The following comes from the Critical Incident Network webpage:

I. Why should our congregation have a Critical Incident Response Team?

A Critical Incident Response Team is just a tool, but that tool thrusts our congregations headlong into our communities. It allows us to meet the needs of individuals that we might never otherwise have the opportunity to serve. As we look back on the ministry of Jesus, there are scores of examples of him meeting the needs of the masses as a way of building his credibility as the Son of God. Jesus realized the need to meet people where they are, in order to bring them to where they need to be. It has long been understood that there are certain times in a person’s life when they are more likely to make major changes than at any other time. One of those times is when they have just experienced a traumatic event.

The purpose of a Critical Incident Response Team is to put the Church of Christ in a “ready” position, so that when a need arises in the local communities in which each church resides, the community will look to us first for the answers. By providing those answers, we put ourselves in the position to answer the question that they have not yet asked. That question is:  What must I do to be saved?

 

II. What does a Critical Incident Response Team Do?

A Critical Incident Response Team is a team that has specialized training, which enables them to respond to incidents that have traumatized inviduals or groups, either directly or indirectly.

 

III. What is a traumatic event?

Any event that is outside the realm of usual human experience that is markedly distressing or causes disruption to the functioning of those involved. It usually involves perceived or actual threat to one’s physical integrity or the integrity of someone in close proximity. It could be anything from a fatal traffic accident, a suicide, a homicide, a tornado, or flood. It could even be a school shooting or a terrorist attack.

 

IV. What is Critical Incident Debriefing? 
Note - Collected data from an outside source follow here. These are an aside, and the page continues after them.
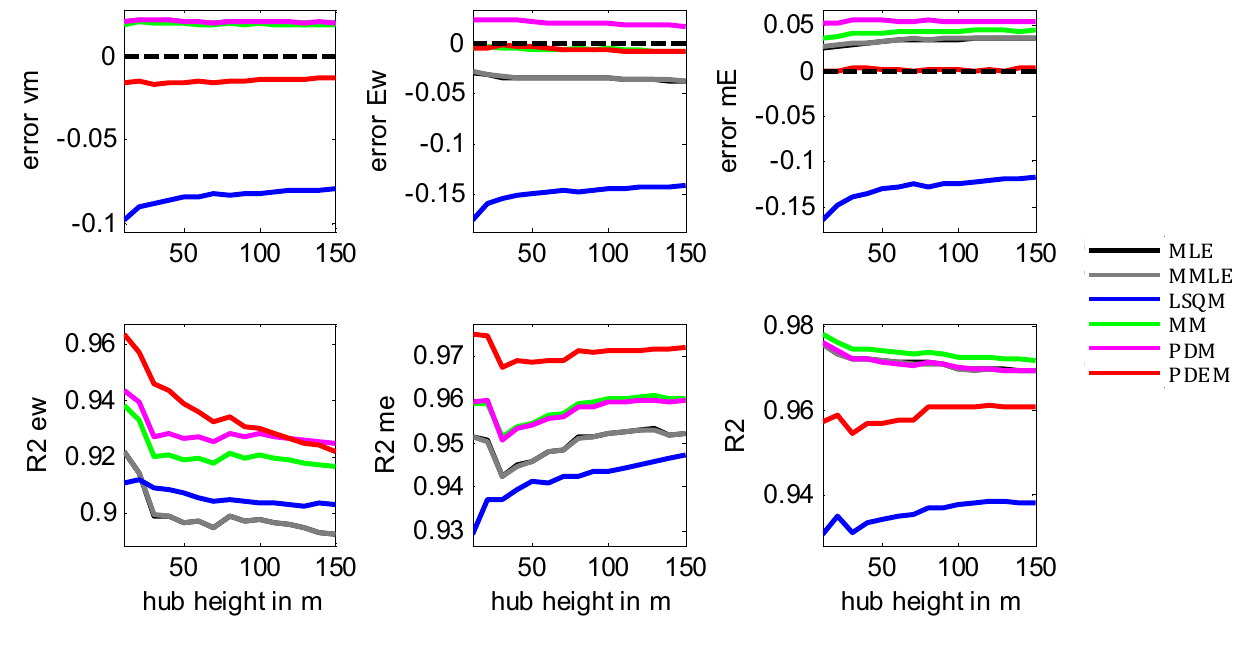
Figure 18. Mean values of the indicators of the fitness ( error and R 2 ) at different hub R 2 me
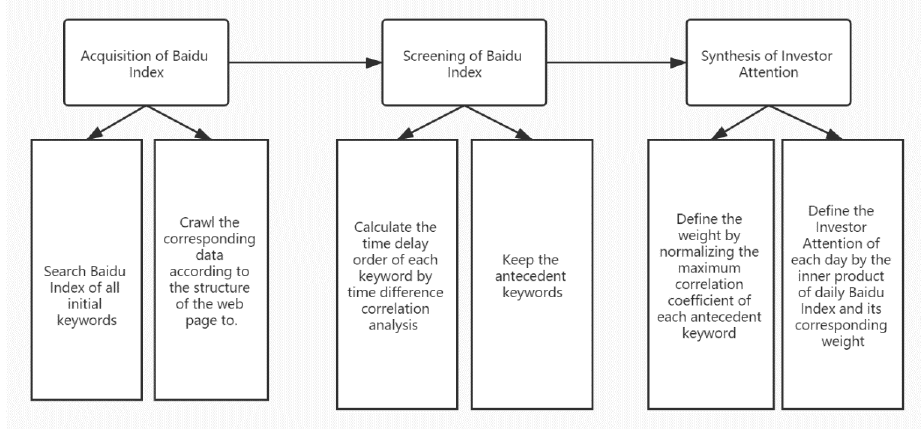
Figure 4. Flowchart for construction of investor attention factor.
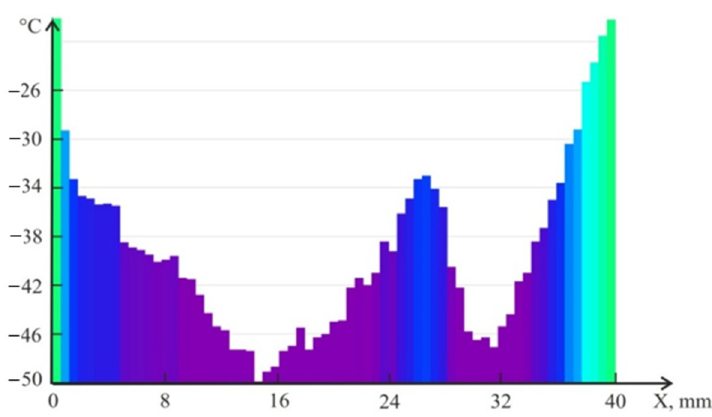
Figure 9. Temperature profile of the powder surface along the 0X line shown in Figure 8a,b.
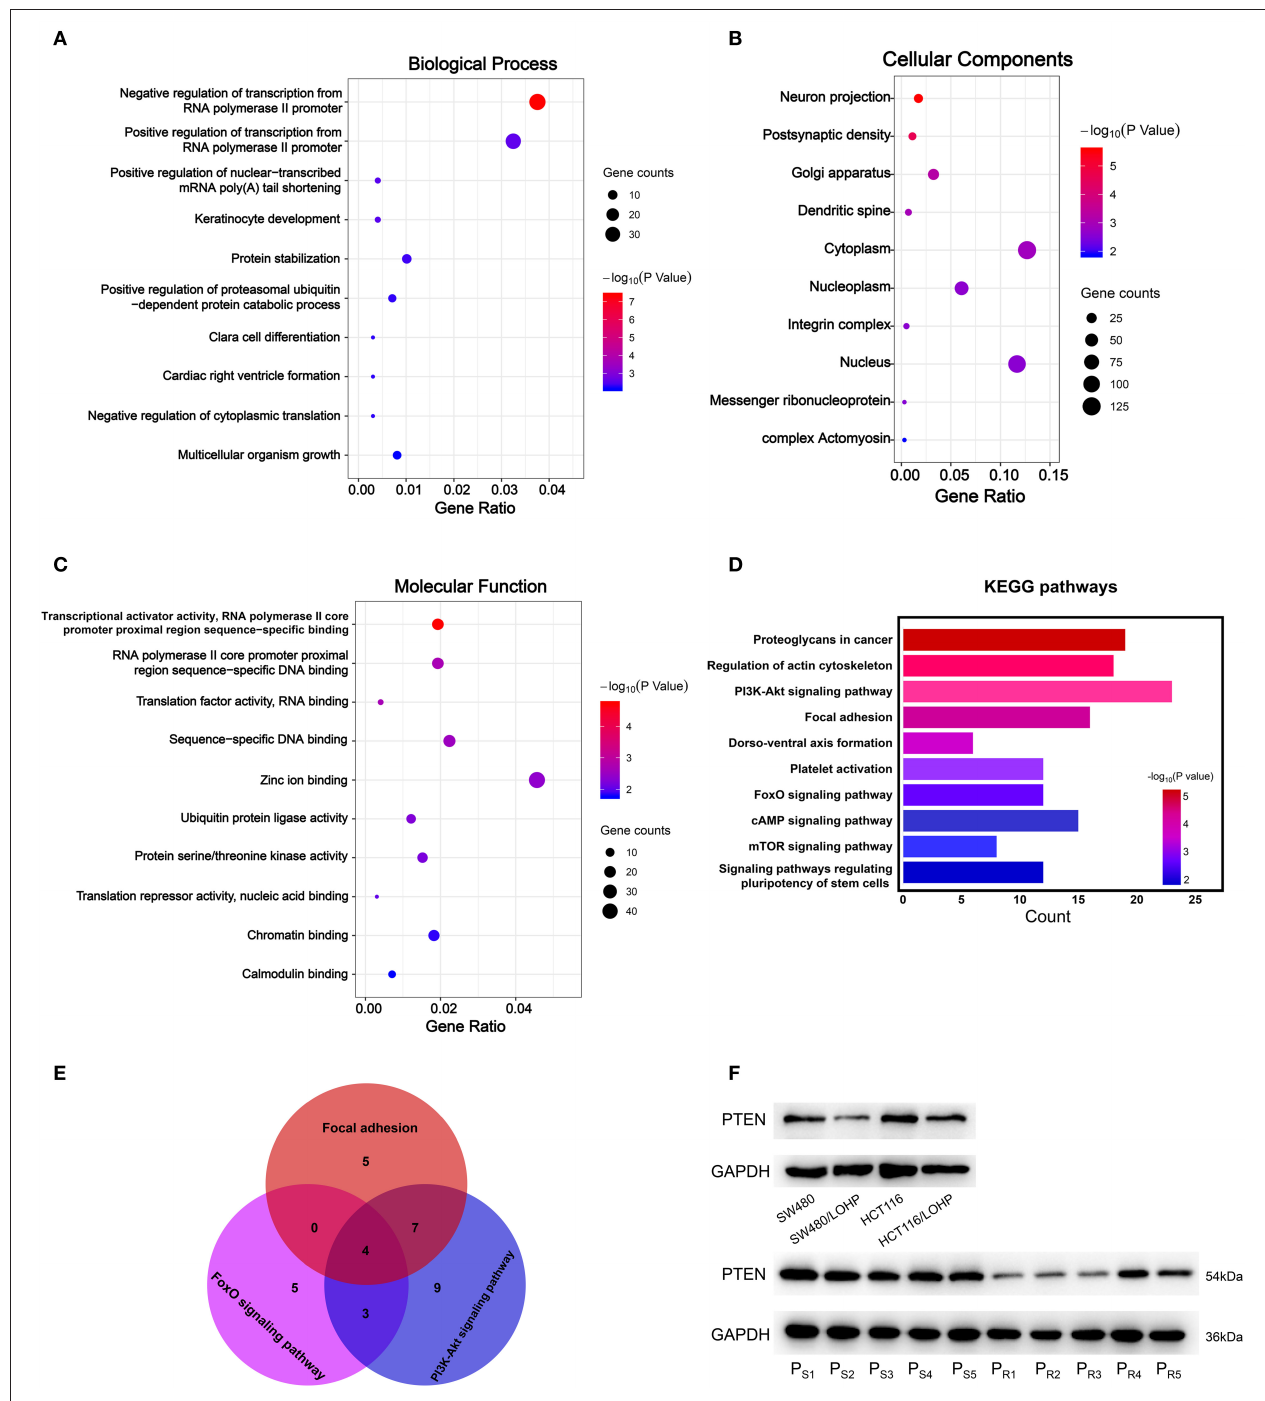
FIGURE 6 | GO and KEGG pathway analyses of downstream target genes of two upregulated miRNAs. (A-C) : GO analysis. (A) Biological processes. (B) Cellular component. (C) Molecular function. (D) The top ten KEGG pathways enriched in the target genes. (E) The analysis of Focal adhesion, FoxO signaling pathway, and PI3K-Akt signaling pathway. (F) The identified target gene PTEN was measured by Western blot in CRC cell lines and tissues. P S : chemosensitive CRC patients. P R : chemoresistant CRC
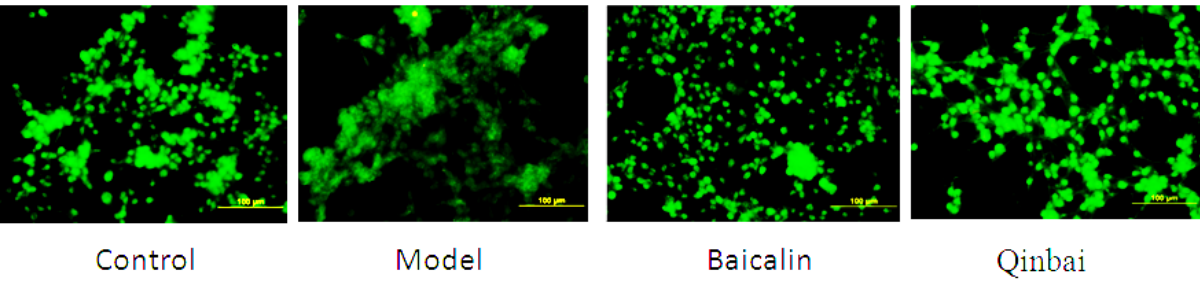
Figure 10. Immunofluorescence was used to analyze EGF protein expression. Experiments were repeated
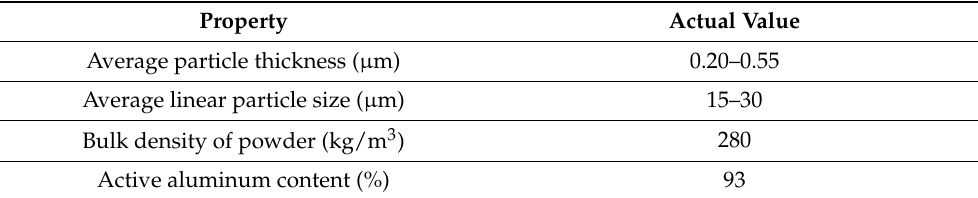
Table 7. Characteristics of aluminum powder.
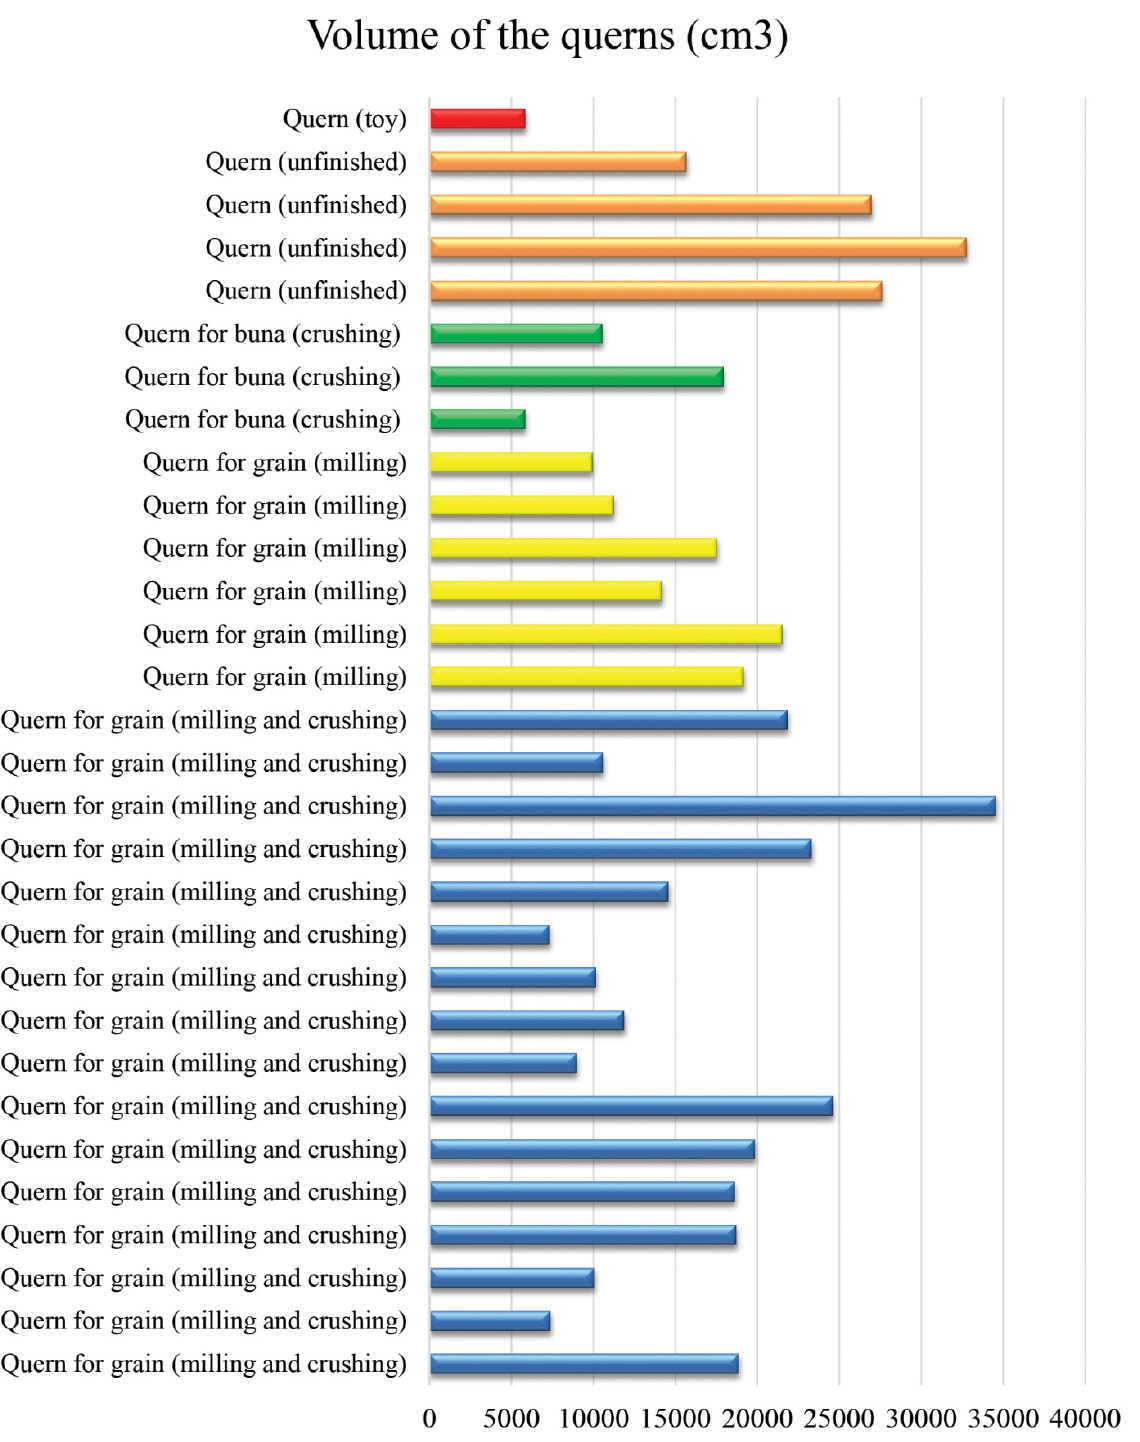
Figure 14. Volumetric characteristics of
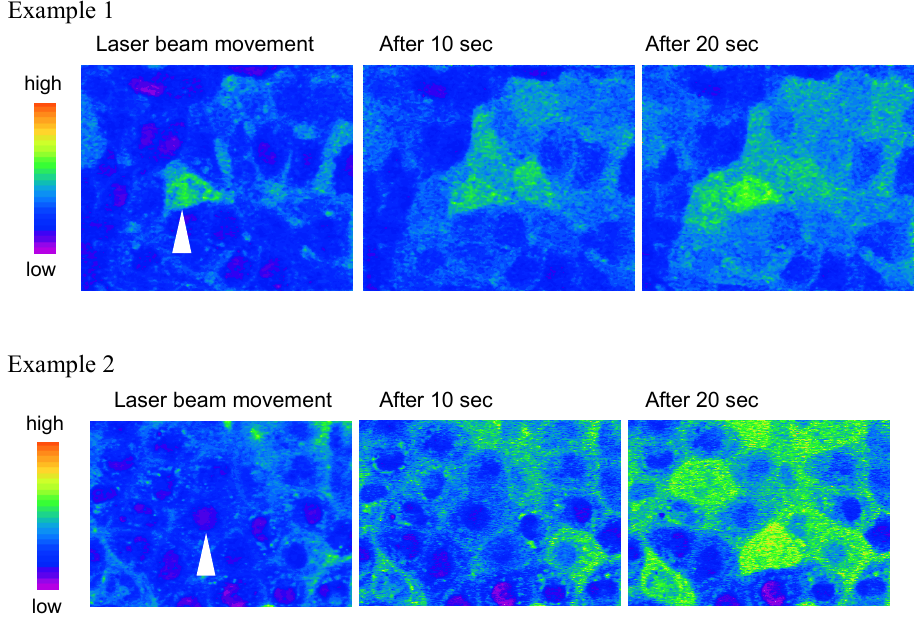
Fig. 6 Examples of the propagation of the intracellular Ca 2+ from stimulated EC to surrounding ECs as indicated with pseudo-color images of Ca 2+ concentration. Arrow heads indicate stimulated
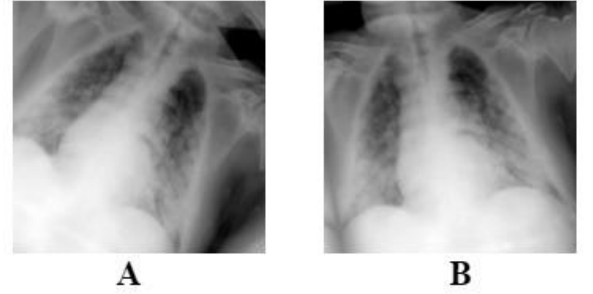
Figure 2. The figure above is an example of the augmentations that is performed on each image. Image ( A ) is flipped and rotated, and image ( B ) is only rotated slightly.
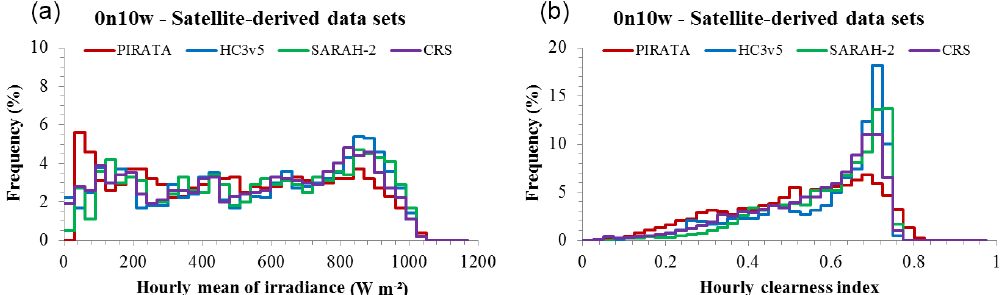
Figure B2. Frequency distributions of PIRATA measurements (red) and data sets (HC3v5: blue, SARAH-2: green, CRS: purple) at 0 ◦ N, 10 ◦ W for E (a) and KT (b) . If the coloured line is above (below) the red one for a given sub-range of values, it means that the data set produces these values too frequently (too rarely) with respect to the PIRATA measurements.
A process whose only purpose is to systematically lessen the long-term impact of the trauma and to reduce the chances that those affected will develop Post-Traumatic Stress Syndrome. It is not therapy nor does it take the place of therapy. Critical Incident Debriefing is a system that was employed in the days following the Oklahoma City Bombing and 9-11 incidents.  Subsequent research proved that in both of these events, Critical Incident Debriefing successfully mitigated the long-term effects of trauma on those persons directly involved in the crises, as well as those who suffered from secondary traumatic effects. Unfortunately, most incidents that have occurred on our school campuses and our neighborhoods have somehow managed to fly under the radar of the Critical Incident Debriefing process, and this extremely important, proven method of lessening the long-term impact of the trauma has rarely been employed in school districts reeling from an incident of school violence. The fallout of failing to properly handle the debriefing process following these events has been devastating, and we will never know exactly how much damage may have been inflicted as a result of this neglect.